• _What you have to do_: Restate the entries below exactly. Images are not part of the copy.

• _Provided material_:
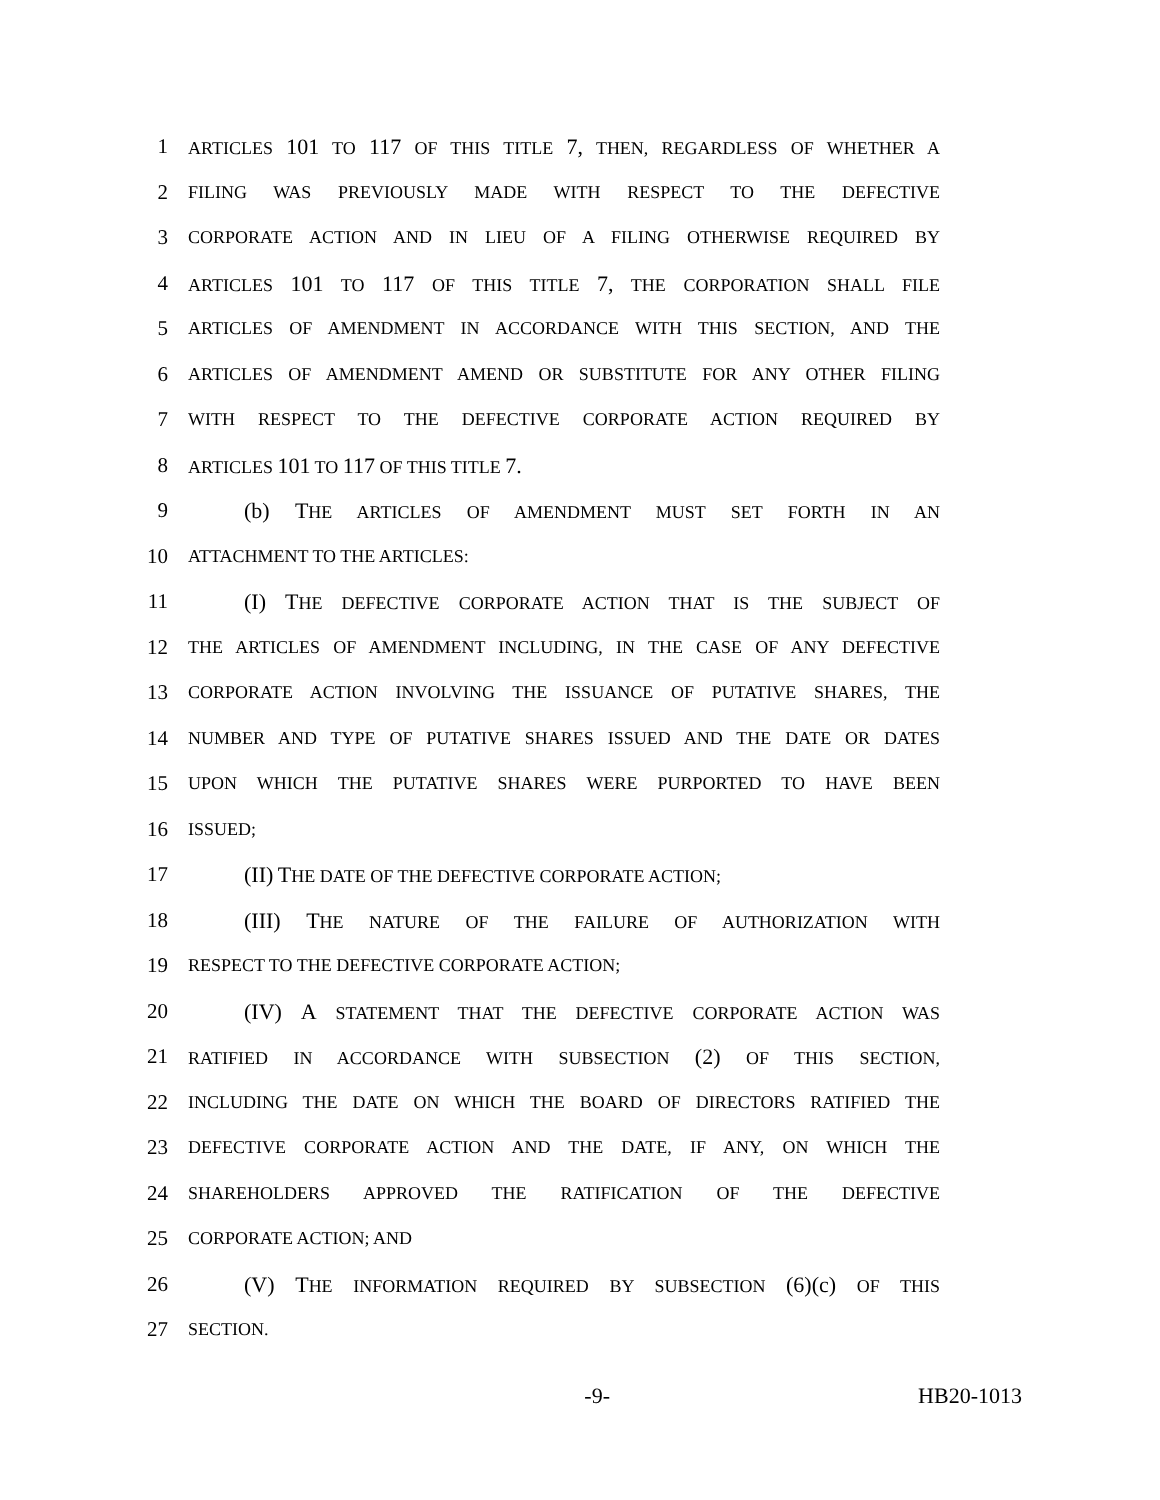1 ARTICLES 101 TO 117 OF THIS TITLE 7, THEN, REGARDLESS OF WHETHER A
2 FILING WAS PREVIOUSLY MADE WITH RESPECT TO THE DEFECTIVE
3 CORPORATE ACTION AND IN LIEU OF A FILING OTHERWISE REQUIRED BY
4 ARTICLES 101 TO 117 OF THIS TITLE 7, THE CORPORATION SHALL FILE
5 ARTICLES OF AMENDMENT IN ACCORDANCE WITH THIS SECTION, AND THE
6 ARTICLES OF AMENDMENT AMEND OR SUBSTITUTE FOR ANY OTHER FILING
7 WITH RESPECT TO THE DEFECTIVE CORPORATE ACTION REQUIRED BY
8 ARTICLES 101 TO 117 OF THIS TITLE 7.
9 (b) THE ARTICLES OF AMENDMENT MUST SET FORTH IN AN
10 ATTACHMENT TO THE ARTICLES:
11 (I) THE DEFECTIVE CORPORATE ACTION THAT IS THE SUBJECT OF
12 THE ARTICLES OF AMENDMENT INCLUDING, IN THE CASE OF ANY DEFECTIVE
13 CORPORATE ACTION INVOLVING THE ISSUANCE OF PUTATIVE SHARES, THE
14 NUMBER AND TYPE OF PUTATIVE SHARES ISSUED AND THE DATE OR DATES
15 UPON WHICH THE PUTATIVE SHARES WERE PURPORTED TO HAVE BEEN
16 ISSUED;
17 (II) THE DATE OF THE DEFECTIVE CORPORATE ACTION;
18 (III) THE NATURE OF THE FAILURE OF AUTHORIZATION WITH
19 RESPECT TO THE DEFECTIVE CORPORATE ACTION;
20 (IV) A STATEMENT THAT THE DEFECTIVE CORPORATE ACTION WAS
21 RATIFIED IN ACCORDANCE WITH SUBSECTION (2) OF THIS SECTION,
22 INCLUDING THE DATE ON WHICH THE BOARD OF DIRECTORS RATIFIED THE
23 DEFECTIVE CORPORATE ACTION AND THE DATE, IF ANY, ON WHICH THE
24 SHAREHOLDERS APPROVED THE RATIFICATION OF THE DEFECTIVE
25 CORPORATE ACTION; AND
26 (V) THE INFORMATION REQUIRED BY SUBSECTION (6)(c) OF THIS
27 SECTION.
-9- HB20-1013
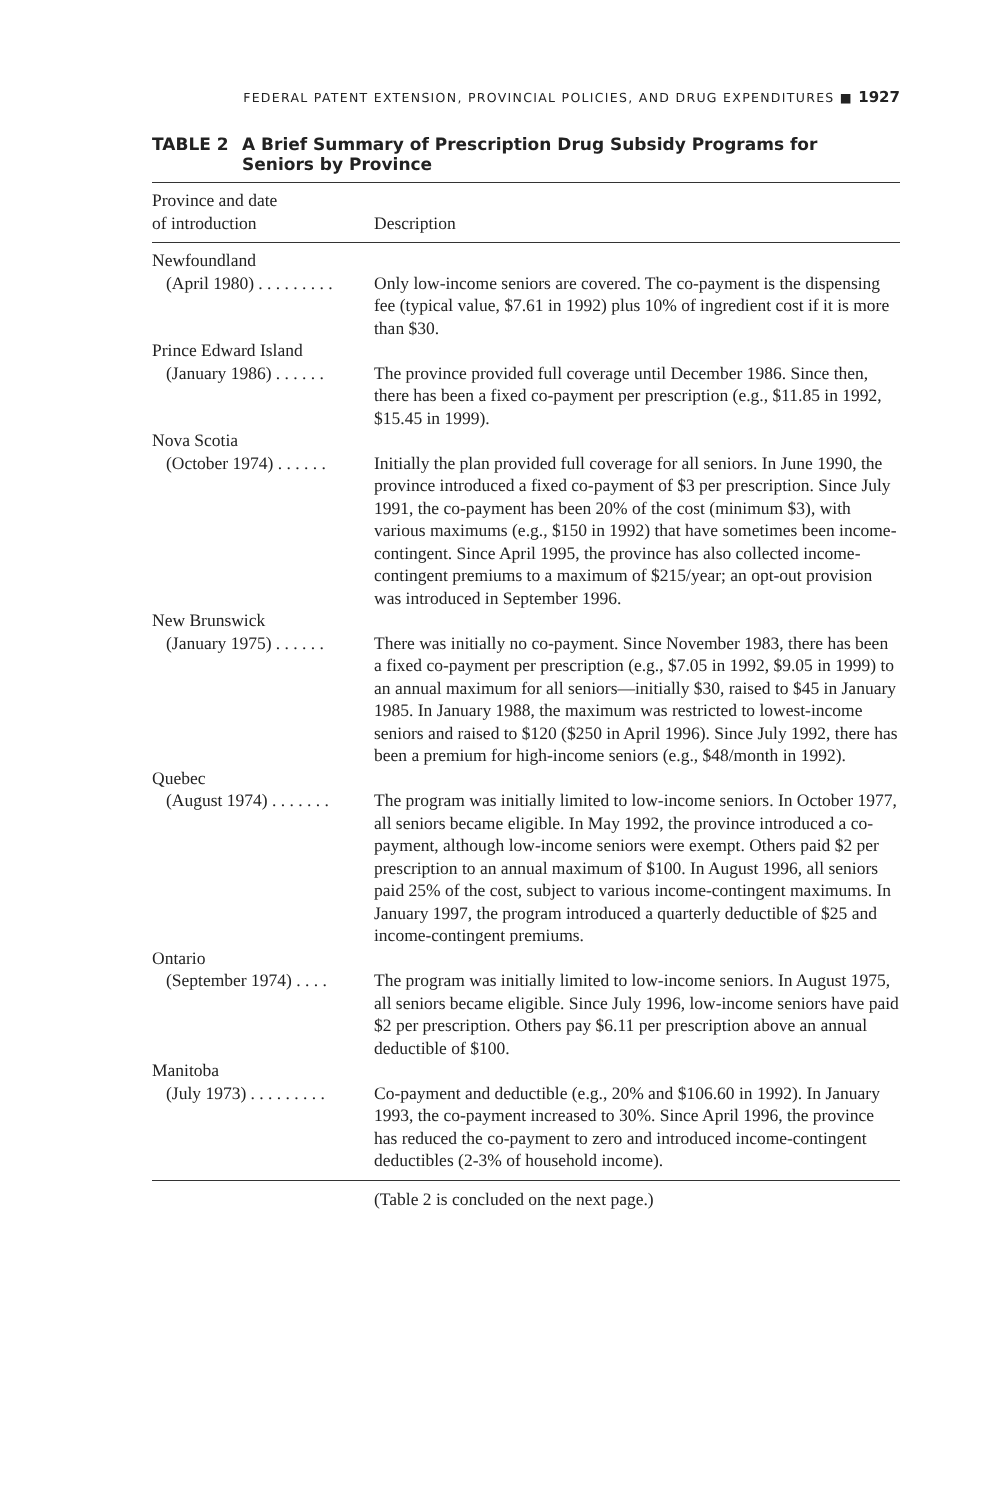FEDERAL PATENT EXTENSION, PROVINCIAL POLICIES, AND DRUG EXPENDITURES ■ 1927
TABLE 2 A Brief Summary of Prescription Drug Subsidy Programs for
Seniors by Province
| Province and date of introduction | Description |
| --- | --- |
| Newfoundland | |
| (April 1980) . . . . . . . . . | Only low-income seniors are covered. The co-payment is the dispensing fee (typical value, $7.61 in 1992) plus 10% of ingredient cost if it is more than $30. |
| Prince Edward Island | |
| (January 1986) . . . . . . | The province provided full coverage until December 1986. Since then, there has been a fixed co-payment per prescription (e.g., $11.85 in 1992, $15.45 in 1999). |
| Nova Scotia | |
| (October 1974) . . . . . . | Initially the plan provided full coverage for all seniors. In June 1990, the province introduced a fixed co-payment of $3 per prescription. Since July 1991, the co-payment has been 20% of the cost (minimum $3), with various maximums (e.g., $150 in 1992) that have sometimes been income-contingent. Since April 1995, the province has also collected income-contingent premiums to a maximum of $215/year; an opt-out provision was introduced in September 1996. |
| New Brunswick | |
| (January 1975) . . . . . . | There was initially no co-payment. Since November 1983, there has been a fixed co-payment per prescription (e.g., $7.05 in 1992, $9.05 in 1999) to an annual maximum for all seniors—initially $30, raised to $45 in January 1985. In January 1988, the maximum was restricted to lowest-income seniors and raised to $120 ($250 in April 1996). Since July 1992, there has been a premium for high-income seniors (e.g., $48/month in 1992). |
| Quebec | |
| (August 1974) . . . . . . . | The program was initially limited to low-income seniors. In October 1977, all seniors became eligible. In May 1992, the province introduced a co-payment, although low-income seniors were exempt. Others paid $2 per prescription to an annual maximum of $100. In August 1996, all seniors paid 25% of the cost, subject to various income-contingent maximums. In January 1997, the program introduced a quarterly deductible of $25 and income-contingent premiums. |
| Ontario | |
| (September 1974) . . . . | The program was initially limited to low-income seniors. In August 1975, all seniors became eligible. Since July 1996, low-income seniors have paid $2 per prescription. Others pay $6.11 per prescription above an annual deductible of $100. |
| Manitoba | |
| (July 1973) . . . . . . . . . | Co-payment and deductible (e.g., 20% and $106.60 in 1992). In January 1993, the co-payment increased to 30%. Since April 1996, the province has reduced the co-payment to zero and introduced income-contingent deductibles (2-3% of household income). |
(Table 2 is concluded on the next page.)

• _Response to the exercise_:
1 ARTICLES 101 TO 117 OF THIS TITLE 7, THEN, REGARDLESS OF WHETHER A
2 FILING WAS PREVIOUSLY MADE WITH RESPECT TO THE DEFECTIVE
3 CORPORATE ACTION AND IN LIEU OF A FILING OTHERWISE REQUIRED BY
4 ARTICLES 101 TO 117 OF THIS TITLE 7, THE CORPORATION SHALL FILE
5 ARTICLES OF AMENDMENT IN ACCORDANCE WITH THIS SECTION, AND THE
6 ARTICLES OF AMENDMENT AMEND OR SUBSTITUTE FOR ANY OTHER FILING
7 WITH RESPECT TO THE DEFECTIVE CORPORATE ACTION REQUIRED BY
8 ARTICLES 101 TO 117 OF THIS TITLE 7.
9 (b) THE ARTICLES OF AMENDMENT MUST SET FORTH IN AN
10 ATTACHMENT TO THE ARTICLES:
11 (I) THE DEFECTIVE CORPORATE ACTION THAT IS THE SUBJECT OF
12 THE ARTICLES OF AMENDMENT INCLUDING, IN THE CASE OF ANY DEFECTIVE
13 CORPORATE ACTION INVOLVING THE ISSUANCE OF PUTATIVE SHARES, THE
14 NUMBER AND TYPE OF PUTATIVE SHARES ISSUED AND THE DATE OR DATES
15 UPON WHICH THE PUTATIVE SHARES WERE PURPORTED TO HAVE BEEN
16 ISSUED;
17 (II) THE DATE OF THE DEFECTIVE CORPORATE ACTION;
18 (III) THE NATURE OF THE FAILURE OF AUTHORIZATION WITH
19 RESPECT TO THE DEFECTIVE CORPORATE ACTION;
20 (IV) A STATEMENT THAT THE DEFECTIVE CORPORATE ACTION WAS
21 RATIFIED IN ACCORDANCE WITH SUBSECTION (2) OF THIS SECTION,
22 INCLUDING THE DATE ON WHICH THE BOARD OF DIRECTORS RATIFIED THE
23 DEFECTIVE CORPORATE ACTION AND THE DATE, IF ANY, ON WHICH THE
24 SHAREHOLDERS APPROVED THE RATIFICATION OF THE DEFECTIVE
25 CORPORATE ACTION; AND
26 (V) THE INFORMATION REQUIRED BY SUBSECTION (6)(c) OF THIS
27 SECTION.
-9- HB20-1013
FEDERAL PATENT EXTENSION, PROVINCIAL POLICIES, AND DRUG EXPENDITURES ■ 1927
TABLE 2 A Brief Summary of Prescription Drug Subsidy Programs for
Seniors by Province
| Province and date of introduction | Description |
| --- | --- |
| Newfoundland | |
| (April 1980) . . . . . . . . . | Only low-income seniors are covered. The co-payment is the dispensing fee (typical value, $7.61 in 1992) plus 10% of ingredient cost if it is more than $30. |
| Prince Edward Island | |
| (January 1986) . . . . . . | The province provided full coverage until December 1986. Since then, there has been a fixed co-payment per prescription (e.g., $11.85 in 1992, $15.45 in 1999). |
| Nova Scotia | |
| (October 1974) . . . . . . | Initially the plan provided full coverage for all seniors. In June 1990, the province introduced a fixed co-payment of $3 per prescription. Since July 1991, the co-payment has been 20% of the cost (minimum $3), with various maximums (e.g., $150 in 1992) that have sometimes been income-contingent. Since April 1995, the province has also collected income-contingent premiums to a maximum of $215/year; an opt-out provision was introduced in September 1996. |
| New Brunswick | |
| (January 1975) . . . . . . | There was initially no co-payment. Since November 1983, there has been a fixed co-payment per prescription (e.g., $7.05 in 1992, $9.05 in 1999) to an annual maximum for all seniors—initially $30, raised to $45 in January 1985. In January 1988, the maximum was restricted to lowest-income seniors and raised to $120 ($250 in April 1996). Since July 1992, there has been a premium for high-income seniors (e.g., $48/month in 1992). |
| Quebec | |
| (August 1974) . . . . . . . | The program was initially limited to low-income seniors. In October 1977, all seniors became eligible. In May 1992, the province introduced a co-payment, although low-income seniors were exempt. Others paid $2 per prescription to an annual maximum of $100. In August 1996, all seniors paid 25% of the cost, subject to various income-contingent maximums. In January 1997, the program introduced a quarterly deductible of $25 and income-contingent premiums. |
| Ontario | |
| (September 1974) . . . . | The program was initially limited to low-income seniors. In August 1975, all seniors became eligible. Since July 1996, low-income seniors have paid $2 per prescription. Others pay $6.11 per prescription above an annual deductible of $100. |
| Manitoba | |
| (July 1973) . . . . . . . . . | Co-payment and deductible (e.g., 20% and $106.60 in 1992). In January 1993, the co-payment increased to 30%. Since April 1996, the province has reduced the co-payment to zero and introduced income-contingent deductibles (2-3% of household income). |
(Table 2 is concluded on the next page.)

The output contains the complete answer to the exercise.